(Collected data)
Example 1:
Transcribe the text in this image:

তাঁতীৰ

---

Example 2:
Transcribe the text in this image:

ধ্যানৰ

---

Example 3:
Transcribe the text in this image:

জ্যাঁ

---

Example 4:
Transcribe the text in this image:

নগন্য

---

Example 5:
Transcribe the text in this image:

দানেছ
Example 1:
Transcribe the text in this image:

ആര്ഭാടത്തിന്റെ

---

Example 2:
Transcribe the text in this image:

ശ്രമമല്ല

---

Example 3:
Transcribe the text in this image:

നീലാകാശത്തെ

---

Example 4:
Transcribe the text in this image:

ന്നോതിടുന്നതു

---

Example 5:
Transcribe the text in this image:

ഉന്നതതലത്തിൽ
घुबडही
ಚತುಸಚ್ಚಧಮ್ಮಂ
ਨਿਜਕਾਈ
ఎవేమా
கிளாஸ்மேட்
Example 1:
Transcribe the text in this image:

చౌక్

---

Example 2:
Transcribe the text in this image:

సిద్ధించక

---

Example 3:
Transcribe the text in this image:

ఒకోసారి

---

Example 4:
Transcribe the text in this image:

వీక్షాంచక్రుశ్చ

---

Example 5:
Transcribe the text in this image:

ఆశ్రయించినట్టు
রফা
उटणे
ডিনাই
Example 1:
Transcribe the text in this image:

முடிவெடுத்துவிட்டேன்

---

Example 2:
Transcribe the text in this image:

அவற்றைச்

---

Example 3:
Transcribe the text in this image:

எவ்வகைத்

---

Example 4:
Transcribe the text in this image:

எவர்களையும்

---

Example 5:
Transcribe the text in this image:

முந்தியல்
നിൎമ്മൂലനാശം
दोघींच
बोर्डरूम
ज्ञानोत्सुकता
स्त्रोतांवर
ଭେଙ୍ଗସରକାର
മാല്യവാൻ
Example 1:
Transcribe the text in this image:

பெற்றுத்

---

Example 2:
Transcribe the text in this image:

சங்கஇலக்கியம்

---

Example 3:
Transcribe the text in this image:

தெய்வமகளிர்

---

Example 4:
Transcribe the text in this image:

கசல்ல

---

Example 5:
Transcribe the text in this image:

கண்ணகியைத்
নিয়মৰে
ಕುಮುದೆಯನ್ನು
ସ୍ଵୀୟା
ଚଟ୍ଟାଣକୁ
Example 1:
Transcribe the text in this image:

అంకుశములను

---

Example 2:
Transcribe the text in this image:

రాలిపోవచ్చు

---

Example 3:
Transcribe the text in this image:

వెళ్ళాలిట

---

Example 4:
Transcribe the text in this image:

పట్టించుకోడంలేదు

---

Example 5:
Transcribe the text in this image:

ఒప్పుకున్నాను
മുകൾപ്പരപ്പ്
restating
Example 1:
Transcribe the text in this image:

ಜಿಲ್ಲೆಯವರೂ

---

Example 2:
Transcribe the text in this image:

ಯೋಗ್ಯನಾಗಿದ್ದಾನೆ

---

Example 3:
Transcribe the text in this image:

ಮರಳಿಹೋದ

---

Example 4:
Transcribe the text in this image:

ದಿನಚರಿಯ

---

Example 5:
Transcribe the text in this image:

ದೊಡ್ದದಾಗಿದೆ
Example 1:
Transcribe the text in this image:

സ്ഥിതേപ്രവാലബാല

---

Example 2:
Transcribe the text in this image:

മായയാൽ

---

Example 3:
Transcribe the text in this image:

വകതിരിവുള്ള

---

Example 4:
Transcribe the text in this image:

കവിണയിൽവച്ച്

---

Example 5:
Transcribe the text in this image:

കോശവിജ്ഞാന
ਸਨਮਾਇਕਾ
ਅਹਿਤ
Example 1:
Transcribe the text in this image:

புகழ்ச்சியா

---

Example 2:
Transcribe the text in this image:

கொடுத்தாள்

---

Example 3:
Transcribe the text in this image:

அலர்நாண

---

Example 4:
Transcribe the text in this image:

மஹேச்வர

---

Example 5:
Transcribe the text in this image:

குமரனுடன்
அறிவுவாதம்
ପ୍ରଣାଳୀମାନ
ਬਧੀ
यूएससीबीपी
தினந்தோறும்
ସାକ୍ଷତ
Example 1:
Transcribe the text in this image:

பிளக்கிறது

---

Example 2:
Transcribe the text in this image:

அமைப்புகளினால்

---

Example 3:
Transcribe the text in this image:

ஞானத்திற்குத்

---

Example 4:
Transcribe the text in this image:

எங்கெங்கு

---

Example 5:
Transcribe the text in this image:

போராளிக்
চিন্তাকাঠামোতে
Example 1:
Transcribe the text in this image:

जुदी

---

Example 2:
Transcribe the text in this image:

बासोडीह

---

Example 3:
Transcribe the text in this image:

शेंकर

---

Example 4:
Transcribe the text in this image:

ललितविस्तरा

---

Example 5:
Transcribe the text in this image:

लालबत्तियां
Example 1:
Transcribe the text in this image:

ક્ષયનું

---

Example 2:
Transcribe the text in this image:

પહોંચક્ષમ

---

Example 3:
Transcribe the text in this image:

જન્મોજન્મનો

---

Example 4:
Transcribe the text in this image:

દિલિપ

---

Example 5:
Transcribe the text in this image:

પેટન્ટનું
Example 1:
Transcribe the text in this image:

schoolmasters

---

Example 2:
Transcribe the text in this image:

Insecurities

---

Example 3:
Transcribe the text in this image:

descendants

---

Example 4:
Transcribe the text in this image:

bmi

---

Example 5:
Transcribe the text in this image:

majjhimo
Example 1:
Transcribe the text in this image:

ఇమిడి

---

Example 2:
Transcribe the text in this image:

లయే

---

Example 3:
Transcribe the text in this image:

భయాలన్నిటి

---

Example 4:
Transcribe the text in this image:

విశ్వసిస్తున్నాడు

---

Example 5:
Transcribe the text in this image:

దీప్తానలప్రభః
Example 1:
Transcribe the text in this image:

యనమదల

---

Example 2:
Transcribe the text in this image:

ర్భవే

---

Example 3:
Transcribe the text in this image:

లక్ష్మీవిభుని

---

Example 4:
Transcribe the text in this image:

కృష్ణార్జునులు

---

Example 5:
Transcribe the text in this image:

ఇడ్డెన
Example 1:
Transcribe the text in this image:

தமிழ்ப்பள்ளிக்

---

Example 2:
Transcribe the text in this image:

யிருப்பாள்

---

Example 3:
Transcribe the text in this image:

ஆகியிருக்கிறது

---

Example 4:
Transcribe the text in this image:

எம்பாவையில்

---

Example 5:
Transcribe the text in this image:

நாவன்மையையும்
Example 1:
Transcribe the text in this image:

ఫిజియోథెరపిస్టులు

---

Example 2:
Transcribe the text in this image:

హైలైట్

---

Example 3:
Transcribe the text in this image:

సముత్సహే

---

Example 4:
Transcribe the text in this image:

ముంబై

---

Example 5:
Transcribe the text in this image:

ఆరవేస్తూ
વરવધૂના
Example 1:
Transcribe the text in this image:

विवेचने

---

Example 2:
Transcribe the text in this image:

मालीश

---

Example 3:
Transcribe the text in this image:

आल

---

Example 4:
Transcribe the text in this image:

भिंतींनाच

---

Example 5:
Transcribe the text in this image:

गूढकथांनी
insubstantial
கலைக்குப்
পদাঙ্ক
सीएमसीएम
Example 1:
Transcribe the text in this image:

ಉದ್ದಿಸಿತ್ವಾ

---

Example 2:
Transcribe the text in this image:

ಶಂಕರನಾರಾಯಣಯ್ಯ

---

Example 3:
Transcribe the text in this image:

### WHAT THE EXERCISE ASKS
Reproduce all entries exactly, leaving each one whole.

### TASK SOLUTION
Example 1:
Transcribe the text in this image:

তাঁতীৰ

---

Example 2:
Transcribe the text in this image:

ধ্যানৰ

---

Example 3:
Transcribe the text in this image:

জ্যাঁ

---

Example 4:
Transcribe the text in this image:

নগন্য

---

Example 5:
Transcribe the text in this image:

দানেছ
Example 1:
Transcribe the text in this image:

ആര്ഭാടത്തിന്റെ

---

Example 2:
Transcribe the text in this image:

ശ്രമമല്ല

---

Example 3:
Transcribe the text in this image:

നീലാകാശത്തെ

---

Example 4:
Transcribe the text in this image:

ന്നോതിടുന്നതു

---

Example 5:
Transcribe the text in this image:

ഉന്നതതലത്തിൽ
घुबडही
ಚತುಸಚ್ಚಧಮ್ಮಂ
ਨਿਜਕਾਈ
ఎవేమా
கிளாஸ்மேட்
Example 1:
Transcribe the text in this image:

చౌక్

---

Example 2:
Transcribe the text in this image:

సిద్ధించక

---

Example 3:
Transcribe the text in this image:

ఒకోసారి

---

Example 4:
Transcribe the text in this image:

వీక్షాంచక్రుశ్చ

---

Example 5:
Transcribe the text in this image:

ఆశ్రయించినట్టు
রফা
उटणे
ডিনাই
Example 1:
Transcribe the text in this image:

முடிவெடுத்துவிட்டேன்

---

Example 2:
Transcribe the text in this image:

அவற்றைச்

---

Example 3:
Transcribe the text in this image:

எவ்வகைத்

---

Example 4:
Transcribe the text in this image:

எவர்களையும்

---

Example 5:
Transcribe the text in this image:

முந்தியல்
നിൎമ്മൂലനാശം
दोघींच
बोर्डरूम
ज्ञानोत्सुकता
स्त्रोतांवर
ଭେଙ୍ଗସରକାର
മാല്യവാൻ
Example 1:
Transcribe the text in this image:

பெற்றுத்

---

Example 2:
Transcribe the text in this image:

சங்கஇலக்கியம்

---

Example 3:
Transcribe the text in this image:

தெய்வமகளிர்

---

Example 4:
Transcribe the text in this image:

கசல்ல

---

Example 5:
Transcribe the text in this image:

கண்ணகியைத்
নিয়মৰে
ಕುಮುದೆಯನ್ನು
ସ୍ଵୀୟା
ଚଟ୍ଟାଣକୁ
Example 1:
Transcribe the text in this image:

అంకుశములను

---

Example 2:
Transcribe the text in this image:

రాలిపోవచ్చు

---

Example 3:
Transcribe the text in this image:

వెళ్ళాలిట

---

Example 4:
Transcribe the text in this image:

పట్టించుకోడంలేదు

---

Example 5:
Transcribe the text in this image:

ఒప్పుకున్నాను
മുകൾപ്പരപ്പ്
restating
Example 1:
Transcribe the text in this image:

ಜಿಲ್ಲೆಯವರೂ

---

Example 2:
Transcribe the text in this image:

ಯೋಗ್ಯನಾಗಿದ್ದಾನೆ

---

Example 3:
Transcribe the text in this image:

ಮರಳಿಹೋದ

---

Example 4:
Transcribe the text in this image:

ದಿನಚರಿಯ

---

Example 5:
Transcribe the text in this image:

ದೊಡ್ದದಾಗಿದೆ
Example 1:
Transcribe the text in this image:

സ്ഥിതേപ്രവാലബാല

---

Example 2:
Transcribe the text in this image:

മായയാൽ

---

Example 3:
Transcribe the text in this image:

വകതിരിവുള്ള

---

Example 4:
Transcribe the text in this image:

കവിണയിൽവച്ച്

---

Example 5:
Transcribe the text in this image:

കോശവിജ്ഞാന
ਸਨਮਾਇਕਾ
ਅਹਿਤ
Example 1:
Transcribe the text in this image:

புகழ்ச்சியா

---

Example 2:
Transcribe the text in this image:

கொடுத்தாள்

---

Example 3:
Transcribe the text in this image:

அலர்நாண

---

Example 4:
Transcribe the text in this image:

மஹேச்வர

---

Example 5:
Transcribe the text in this image:

குமரனுடன்
அறிவுவாதம்
ପ୍ରଣାଳୀମାନ
ਬਧੀ
यूएससीबीपी
தினந்தோறும்
ସାକ୍ଷତ
Example 1:
Transcribe the text in this image:

பிளக்கிறது

---

Example 2:
Transcribe the text in this image:

அமைப்புகளினால்

---

Example 3:
Transcribe the text in this image:

ஞானத்திற்குத்

---

Example 4:
Transcribe the text in this image:

எங்கெங்கு

---

Example 5:
Transcribe the text in this image:

போராளிக்
চিন্তাকাঠামোতে
Example 1:
Transcribe the text in this image:

जुदी

---

Example 2:
Transcribe the text in this image:

बासोडीह

---

Example 3:
Transcribe the text in this image:

शेंकर

---

Example 4:
Transcribe the text in this image:

ललितविस्तरा

---

Example 5:
Transcribe the text in this image:

लालबत्तियां
Example 1:
Transcribe the text in this image:

ક્ષયનું

---

Example 2:
Transcribe the text in this image:

પહોંચક્ષમ

---

Example 3:
Transcribe the text in this image:

જન્મોજન્મનો

---

Example 4:
Transcribe the text in this image:

દિલિપ

---

Example 5:
Transcribe the text in this image:

પેટન્ટનું
Example 1:
Transcribe the text in this image:

schoolmasters

---

Example 2:
Transcribe the text in this image:

Insecurities

---

Example 3:
Transcribe the text in this image:

descendants

---

Example 4:
Transcribe the text in this image:

bmi

---

Example 5:
Transcribe the text in this image:

majjhimo
Example 1:
Transcribe the text in this image:

ఇమిడి

---

Example 2:
Transcribe the text in this image:

లయే

---

Example 3:
Transcribe the text in this image:

భయాలన్నిటి

---

Example 4:
Transcribe the text in this image:

విశ్వసిస్తున్నాడు

---

Example 5:
Transcribe the text in this image:

దీప్తానలప్రభః
Example 1:
Transcribe the text in this image:

యనమదల

---

Example 2:
Transcribe the text in this image:

ర్భవే

---

Example 3:
Transcribe the text in this image:

లక్ష్మీవిభుని

---

Example 4:
Transcribe the text in this image:

కృష్ణార్జునులు

---

Example 5:
Transcribe the text in this image:

ఇడ్డెన
Example 1:
Transcribe the text in this image:

தமிழ்ப்பள்ளிக்

---

Example 2:
Transcribe the text in this image:

யிருப்பாள்

---

Example 3:
Transcribe the text in this image:

ஆகியிருக்கிறது

---

Example 4:
Transcribe the text in this image:

எம்பாவையில்

---

Example 5:
Transcribe the text in this image:

நாவன்மையையும்
Example 1:
Transcribe the text in this image:

ఫిజియోథెరపిస్టులు

---

Example 2:
Transcribe the text in this image:

హైలైట్

---

Example 3:
Transcribe the text in this image:

సముత్సహే

---

Example 4:
Transcribe the text in this image:

ముంబై

---

Example 5:
Transcribe the text in this image:

ఆరవేస్తూ
વરવધૂના
Example 1:
Transcribe the text in this image:

विवेचने

---

Example 2:
Transcribe the text in this image:

मालीश

---

Example 3:
Transcribe the text in this image:

आल

---

Example 4:
Transcribe the text in this image:

भिंतींनाच

---

Example 5:
Transcribe the text in this image:

गूढकथांनी
insubstantial
கலைக்குப்
পদাঙ্ক
सीएमसीएम
Example 1:
Transcribe the text in this image:

ಉದ್ದಿಸಿತ್ವಾ

---

Example 2:
Transcribe the text in this image:

ಶಂಕರನಾರಾಯಣಯ್ಯ

---

Example 3:
Transcribe the text in this image:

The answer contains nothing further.